Climate change impacts do not stop at national borders. In a globally interconnected system, climate-related disruptions can cascade across sectors and regions, generating systemic risks. This paper analyses how such cascading impacts originating outside the EU may affect the region and identifies critical points for targeted adaptation.
The study combines stakeholder-informed impact chains with quantitative indicators from 102 non-EU countries, covering foreign policy, human security, trade and finance. These inputs are synthesized into an archetypal impact cascade model, which is examined using network analysis to identify where adaptation efforts could most effectively reduce risk.
“Our findings illustrate how localized climate vulnerability can propagate as systemic risk through global networks,” said lead author Cornelia Auer, senior scientist at the Potsdam Institute for Climate Impact Research (PIK). PIK led the EU-funded CASCADES project, with 11 partner organizations, including SEI. “Using our network model, we’ve mapped how disruptions — from export shocks in high-income economies to climate related conflict in low-income countries — can cascade across borders. This data-driven analysis identifies where systems in individual countries are most susceptible. It consistently highlights water and agriculture as critical domains where strategic adaptation by the EU and its partners could potentially prevent major risk cascades and enhance overall stability.”

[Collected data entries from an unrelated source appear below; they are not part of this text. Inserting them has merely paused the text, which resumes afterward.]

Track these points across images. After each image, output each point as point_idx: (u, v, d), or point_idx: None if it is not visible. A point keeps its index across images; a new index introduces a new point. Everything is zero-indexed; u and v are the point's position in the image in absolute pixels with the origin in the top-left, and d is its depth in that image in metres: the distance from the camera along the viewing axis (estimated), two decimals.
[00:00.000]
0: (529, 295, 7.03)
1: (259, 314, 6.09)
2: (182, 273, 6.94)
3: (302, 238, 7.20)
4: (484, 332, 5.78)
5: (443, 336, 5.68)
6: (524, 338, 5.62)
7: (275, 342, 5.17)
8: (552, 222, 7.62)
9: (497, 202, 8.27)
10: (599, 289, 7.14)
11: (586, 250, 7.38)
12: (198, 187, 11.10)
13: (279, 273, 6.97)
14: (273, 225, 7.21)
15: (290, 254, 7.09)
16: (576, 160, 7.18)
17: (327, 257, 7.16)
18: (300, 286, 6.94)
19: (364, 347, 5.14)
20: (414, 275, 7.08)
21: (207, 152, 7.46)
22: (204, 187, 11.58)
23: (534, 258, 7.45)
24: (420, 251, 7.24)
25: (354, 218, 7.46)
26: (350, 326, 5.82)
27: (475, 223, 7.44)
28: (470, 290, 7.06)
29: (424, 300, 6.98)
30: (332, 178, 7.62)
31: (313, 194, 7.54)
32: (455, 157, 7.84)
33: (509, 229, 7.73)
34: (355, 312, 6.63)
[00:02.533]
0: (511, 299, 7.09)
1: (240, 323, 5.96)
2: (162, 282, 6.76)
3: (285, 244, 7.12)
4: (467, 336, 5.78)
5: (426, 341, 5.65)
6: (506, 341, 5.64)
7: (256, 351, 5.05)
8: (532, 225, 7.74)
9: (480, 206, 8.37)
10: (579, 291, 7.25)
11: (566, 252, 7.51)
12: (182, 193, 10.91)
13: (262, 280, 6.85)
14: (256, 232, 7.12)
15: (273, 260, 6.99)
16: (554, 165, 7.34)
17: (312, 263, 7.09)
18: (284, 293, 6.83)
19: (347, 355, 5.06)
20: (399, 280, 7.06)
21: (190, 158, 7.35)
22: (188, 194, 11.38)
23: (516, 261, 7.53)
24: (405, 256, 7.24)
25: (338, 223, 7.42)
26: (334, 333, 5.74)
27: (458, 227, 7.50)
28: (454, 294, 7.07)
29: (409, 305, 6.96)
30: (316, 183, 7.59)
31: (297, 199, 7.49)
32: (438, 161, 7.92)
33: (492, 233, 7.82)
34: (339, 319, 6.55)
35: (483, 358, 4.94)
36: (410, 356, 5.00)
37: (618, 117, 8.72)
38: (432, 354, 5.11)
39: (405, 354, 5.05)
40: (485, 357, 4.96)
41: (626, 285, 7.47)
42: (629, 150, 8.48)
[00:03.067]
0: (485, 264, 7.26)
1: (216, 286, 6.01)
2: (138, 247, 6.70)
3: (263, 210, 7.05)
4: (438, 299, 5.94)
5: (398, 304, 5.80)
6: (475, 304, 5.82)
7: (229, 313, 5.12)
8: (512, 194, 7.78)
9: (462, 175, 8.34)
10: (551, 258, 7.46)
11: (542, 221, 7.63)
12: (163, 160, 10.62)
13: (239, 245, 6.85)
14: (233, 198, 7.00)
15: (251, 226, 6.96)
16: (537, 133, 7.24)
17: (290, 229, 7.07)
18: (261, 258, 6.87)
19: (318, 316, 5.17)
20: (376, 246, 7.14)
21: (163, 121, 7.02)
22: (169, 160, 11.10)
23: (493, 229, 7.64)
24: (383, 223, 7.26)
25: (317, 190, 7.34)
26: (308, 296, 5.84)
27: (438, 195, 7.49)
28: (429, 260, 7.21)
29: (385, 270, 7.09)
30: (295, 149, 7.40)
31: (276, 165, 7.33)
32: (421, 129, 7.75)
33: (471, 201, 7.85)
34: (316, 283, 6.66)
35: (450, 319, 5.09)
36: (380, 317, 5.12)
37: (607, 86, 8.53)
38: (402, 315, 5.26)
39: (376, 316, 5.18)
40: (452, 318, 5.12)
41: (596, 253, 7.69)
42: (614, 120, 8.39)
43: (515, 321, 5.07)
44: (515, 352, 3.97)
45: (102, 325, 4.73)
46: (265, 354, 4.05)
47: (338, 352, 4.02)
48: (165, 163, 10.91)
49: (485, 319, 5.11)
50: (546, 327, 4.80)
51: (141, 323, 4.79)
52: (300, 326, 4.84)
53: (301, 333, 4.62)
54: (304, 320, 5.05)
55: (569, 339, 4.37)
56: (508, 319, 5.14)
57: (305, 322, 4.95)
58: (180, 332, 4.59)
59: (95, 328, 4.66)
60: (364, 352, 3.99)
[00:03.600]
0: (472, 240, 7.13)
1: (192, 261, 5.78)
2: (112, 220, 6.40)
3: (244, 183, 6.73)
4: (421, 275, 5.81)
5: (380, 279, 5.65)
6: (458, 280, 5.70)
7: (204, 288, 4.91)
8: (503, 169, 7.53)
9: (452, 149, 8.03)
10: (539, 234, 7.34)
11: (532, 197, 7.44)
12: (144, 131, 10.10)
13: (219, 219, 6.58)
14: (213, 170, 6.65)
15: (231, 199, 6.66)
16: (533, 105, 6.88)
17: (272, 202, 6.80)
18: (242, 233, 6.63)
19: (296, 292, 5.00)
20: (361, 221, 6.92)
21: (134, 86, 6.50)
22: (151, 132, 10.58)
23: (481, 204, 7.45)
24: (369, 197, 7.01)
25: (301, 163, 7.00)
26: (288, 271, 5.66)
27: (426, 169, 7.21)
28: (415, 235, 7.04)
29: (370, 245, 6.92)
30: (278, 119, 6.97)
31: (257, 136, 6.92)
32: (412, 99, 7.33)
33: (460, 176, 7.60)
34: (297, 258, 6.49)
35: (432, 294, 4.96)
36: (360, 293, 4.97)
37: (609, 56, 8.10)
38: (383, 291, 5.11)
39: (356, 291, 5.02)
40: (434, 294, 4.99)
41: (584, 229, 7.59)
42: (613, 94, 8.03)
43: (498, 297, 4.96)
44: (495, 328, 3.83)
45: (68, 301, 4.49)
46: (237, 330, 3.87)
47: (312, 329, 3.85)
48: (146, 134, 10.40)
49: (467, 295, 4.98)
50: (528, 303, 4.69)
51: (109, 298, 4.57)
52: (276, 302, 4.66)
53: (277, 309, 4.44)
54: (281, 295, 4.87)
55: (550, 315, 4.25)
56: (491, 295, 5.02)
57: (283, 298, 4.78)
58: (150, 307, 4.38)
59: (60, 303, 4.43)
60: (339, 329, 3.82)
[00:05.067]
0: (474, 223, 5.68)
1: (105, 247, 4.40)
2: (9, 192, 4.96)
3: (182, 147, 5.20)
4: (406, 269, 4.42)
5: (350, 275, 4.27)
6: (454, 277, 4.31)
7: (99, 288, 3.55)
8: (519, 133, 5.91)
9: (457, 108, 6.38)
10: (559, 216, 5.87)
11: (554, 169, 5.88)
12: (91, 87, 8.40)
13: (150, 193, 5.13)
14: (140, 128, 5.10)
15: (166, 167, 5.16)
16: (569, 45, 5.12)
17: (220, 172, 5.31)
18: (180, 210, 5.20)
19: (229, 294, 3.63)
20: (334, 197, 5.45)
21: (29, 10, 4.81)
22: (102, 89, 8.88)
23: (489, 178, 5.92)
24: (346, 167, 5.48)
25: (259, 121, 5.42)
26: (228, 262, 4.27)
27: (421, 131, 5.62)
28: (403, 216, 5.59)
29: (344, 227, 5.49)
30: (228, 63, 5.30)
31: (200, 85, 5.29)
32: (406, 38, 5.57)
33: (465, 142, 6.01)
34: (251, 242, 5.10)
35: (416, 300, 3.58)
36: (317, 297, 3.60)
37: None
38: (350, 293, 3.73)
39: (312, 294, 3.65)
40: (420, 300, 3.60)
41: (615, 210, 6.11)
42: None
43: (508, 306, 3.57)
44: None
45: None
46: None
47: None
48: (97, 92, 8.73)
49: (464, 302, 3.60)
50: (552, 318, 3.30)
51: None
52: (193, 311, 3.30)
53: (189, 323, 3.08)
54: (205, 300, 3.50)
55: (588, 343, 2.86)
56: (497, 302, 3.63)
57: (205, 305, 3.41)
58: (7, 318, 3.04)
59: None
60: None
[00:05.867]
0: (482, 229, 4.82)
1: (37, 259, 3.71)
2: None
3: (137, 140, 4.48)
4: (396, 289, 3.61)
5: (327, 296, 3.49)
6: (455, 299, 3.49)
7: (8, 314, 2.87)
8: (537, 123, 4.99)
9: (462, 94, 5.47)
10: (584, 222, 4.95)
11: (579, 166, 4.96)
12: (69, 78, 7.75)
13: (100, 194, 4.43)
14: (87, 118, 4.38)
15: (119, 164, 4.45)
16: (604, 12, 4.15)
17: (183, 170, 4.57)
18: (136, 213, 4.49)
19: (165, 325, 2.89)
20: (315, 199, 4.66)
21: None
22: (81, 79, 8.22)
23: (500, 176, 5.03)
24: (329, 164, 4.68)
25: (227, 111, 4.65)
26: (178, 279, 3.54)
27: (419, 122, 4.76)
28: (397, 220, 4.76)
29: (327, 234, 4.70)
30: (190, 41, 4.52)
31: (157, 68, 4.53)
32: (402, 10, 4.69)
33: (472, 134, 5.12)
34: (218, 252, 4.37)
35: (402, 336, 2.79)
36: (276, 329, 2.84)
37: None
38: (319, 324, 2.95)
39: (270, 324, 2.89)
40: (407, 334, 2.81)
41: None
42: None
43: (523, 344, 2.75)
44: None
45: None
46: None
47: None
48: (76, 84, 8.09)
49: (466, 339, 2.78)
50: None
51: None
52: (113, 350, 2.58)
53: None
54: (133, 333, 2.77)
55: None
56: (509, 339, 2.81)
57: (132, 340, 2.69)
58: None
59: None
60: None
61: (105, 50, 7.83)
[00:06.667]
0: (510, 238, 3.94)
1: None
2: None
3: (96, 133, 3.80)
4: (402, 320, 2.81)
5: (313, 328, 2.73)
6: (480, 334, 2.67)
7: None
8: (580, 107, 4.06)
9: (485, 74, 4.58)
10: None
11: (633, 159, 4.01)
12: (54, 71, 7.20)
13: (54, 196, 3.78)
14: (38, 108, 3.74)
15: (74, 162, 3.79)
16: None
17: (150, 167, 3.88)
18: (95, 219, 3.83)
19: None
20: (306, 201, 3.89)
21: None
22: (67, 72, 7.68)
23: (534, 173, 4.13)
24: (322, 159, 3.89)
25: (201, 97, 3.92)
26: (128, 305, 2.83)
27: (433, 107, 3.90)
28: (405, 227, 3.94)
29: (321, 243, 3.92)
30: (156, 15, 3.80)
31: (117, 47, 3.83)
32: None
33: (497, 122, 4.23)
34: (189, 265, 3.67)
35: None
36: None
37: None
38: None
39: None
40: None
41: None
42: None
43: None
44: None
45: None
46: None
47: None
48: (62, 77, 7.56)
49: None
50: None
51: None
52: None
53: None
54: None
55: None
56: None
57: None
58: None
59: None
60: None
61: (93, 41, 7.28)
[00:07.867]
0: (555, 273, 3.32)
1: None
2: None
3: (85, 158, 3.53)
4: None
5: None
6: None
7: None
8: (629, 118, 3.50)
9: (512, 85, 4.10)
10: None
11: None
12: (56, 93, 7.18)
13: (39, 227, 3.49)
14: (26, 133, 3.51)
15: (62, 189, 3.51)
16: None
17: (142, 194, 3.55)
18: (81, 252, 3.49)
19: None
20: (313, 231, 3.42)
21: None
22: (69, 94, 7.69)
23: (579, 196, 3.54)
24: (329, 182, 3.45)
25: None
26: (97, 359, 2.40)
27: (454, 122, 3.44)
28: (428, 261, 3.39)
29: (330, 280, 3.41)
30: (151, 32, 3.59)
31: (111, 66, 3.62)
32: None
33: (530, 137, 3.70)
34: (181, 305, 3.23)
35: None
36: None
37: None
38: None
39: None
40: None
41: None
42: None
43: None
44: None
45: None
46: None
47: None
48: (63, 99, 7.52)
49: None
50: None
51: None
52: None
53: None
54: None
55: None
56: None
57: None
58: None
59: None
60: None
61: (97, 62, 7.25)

The analysis further emphasizes livelihoods and violent conflict as recurring critical intervention points. In low-income countries, livelihood instability and violent conflict frequently amplify cascading risks. In high-income countries, disruptions such as reduced crop exports may act as transmission channels for cross-border impacts.
The findings underscore the need for policy coherence in addressing interconnected vulnerabilities. For example, increasing agricultural output without integrated water management may worsen water scarcity, while protecting livelihoods can help reduce risks related to displacement, conflict and instability.